Nach dem Urteil ist vor der DNA

Obwohl ich mich in einem Ermittlungsverfahren als Verteidiger gemeldet hatte, erging ein Strafbefehl gegen meinen Mandanten. Das passierte, weil die Polizei mein erstes Schreiben, mit dem ich um Akteneinsicht bat, nicht gleich an die Staatsanwaltschaft weiterleitete, der Staatsanwalt selbst aber geradezu blitzartig arbeitete.

Der Strafbefehl war also in der Welt, bevor der Staatsanwalt etwas von meiner Tätigkeit wusste. Ich erfuhr erst nachträglich von alledem. Nämlich, als mich mein Mandant beiläufig darüber informierte, er habe die Geldstrafe akzeptiert.

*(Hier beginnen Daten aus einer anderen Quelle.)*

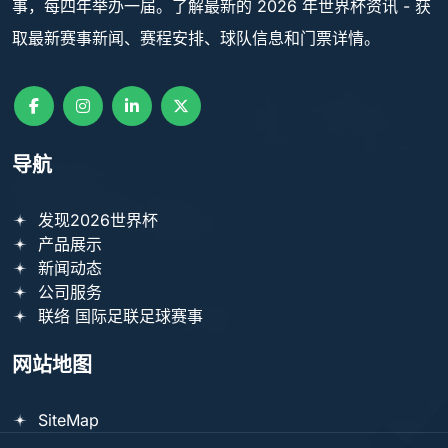
事，每四年举办一届。了解最新的 2026 年世界杯资讯 - 获
取最新赛事新闻、赛程安排、球队信息和门票详情。
导航
发现2026世界杯
产品展示
新闻动态
公司服务
联络 国际足联足球赛事
网站地图
SiteMap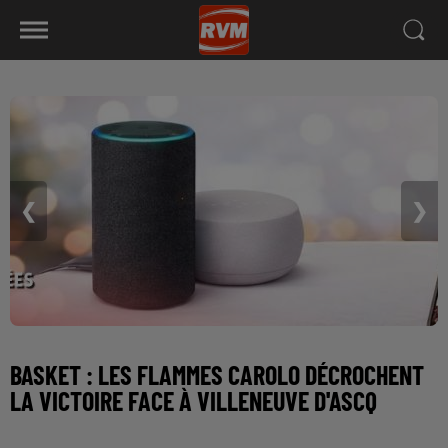
❮
❯
BASKET : LES FLAMMES CAROLO DÉCROCHENT
LA VICTOIRE FACE À VILLENEUVE D'ASCQ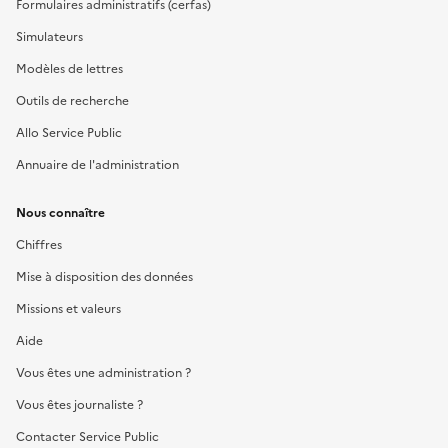
Formulaires administratifs (cerfas)
Simulateurs
Modèles de lettres
Outils de recherche
Allo Service Public
Annuaire de l'administration
Nous connaître
Chiffres
Mise à disposition des données
Missions et valeurs
Aide
Vous êtes une administration ?
Vous êtes journaliste ?
Contacter Service Public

Na ja, immerhin hat der Mandant die Einspruchsfrist absichtlich verstreichen lassen. Es ist ja seine eigene Entscheidung, ob er sich tatsächlich gegen den Tatvorwurf verteidigen will. Gut möglich, dass auch die Frage nach dem finanziellen Aufwand eine Rolle spielte. Ein Anwalt kostet ja auch Geld.

Allerdings hätte ich darauf wetten können, wieder vom Mandanten zu hören. Denn ihm war womöglich nicht ganz klar, dass die Sache damit nicht ausgestanden war. Schon wenige Wochen später fasste der Ermittlungsrichter nämlich einen weiteren Beschluss. Die Anordnung, dass mein Mandant eine DNA-Probe abgeben muss. Begründung: Von ihm seien auch künftig Straftaten zu erwarten.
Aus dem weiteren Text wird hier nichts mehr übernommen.